[Runs hastily out at L. H.
(During the above scene COSEY occasionally shows his head above the back of the couch and withdraws it again.)
ARTH. A parrot cage under my arm all the way to the Sandwich Islands! (Shouting after LADY F.) Stop! madam, Lady Fritterly, don’t hurry yourself; take your own time—one hour, two hours, six weeks, any time you like. Wheugh! here’s a pretty state of affairs; catch me running off with another man’s couple of kittens—I mean wives—no, wife again! (thrusting both hands into his trousers-pockets and walking violently to and fro, then flings himself into a chair at L. SIR FELIX hurries down and drops into a chair at R. COLONEL rolls off the end of couch enveloped in antimacassars, and seats himself in chair at C. All pull out their white pocket-handkerchiefs, and indulge in extravagant business, etc.).
ARTH. (not seeing them).
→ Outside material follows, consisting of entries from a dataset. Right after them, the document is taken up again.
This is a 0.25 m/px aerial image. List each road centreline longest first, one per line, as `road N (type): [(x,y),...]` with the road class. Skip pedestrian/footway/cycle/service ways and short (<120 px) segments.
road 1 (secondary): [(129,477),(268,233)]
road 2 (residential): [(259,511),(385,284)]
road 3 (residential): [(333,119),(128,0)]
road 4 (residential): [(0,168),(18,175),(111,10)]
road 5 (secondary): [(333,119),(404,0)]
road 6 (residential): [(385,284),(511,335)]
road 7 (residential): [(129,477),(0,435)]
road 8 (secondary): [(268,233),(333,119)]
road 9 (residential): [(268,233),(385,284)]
Poor Sir Felix!—a pretty kettle of fish he’s made of it! I’ve been too fascinating!
SIR F. (coming hurriedly down). Don’t talk nonsense, sir! But of course this is all a joke! Why don’t you say it’s all a joke?
ARTH. It’s anything but a joke for me!—all the way to the Sandwich Isles with a parrot cage under my arm!—how would you like it?
SIR F. Pshaw! you carried the thing too far, sir!—a devilish deal too far!
ARTH. Come, I like that! I only did what you told me!—except that I didn’t tear my hair out by handfuls!
COL. (counting his pulse). A hundred and twenty at the very least! (tossing a couple of pills into his mouth—then to VALLANCE). Now, sir, what do you mean by making love to Lady Fritterly, and proposing an elopement to her? It’s scandalous, sir!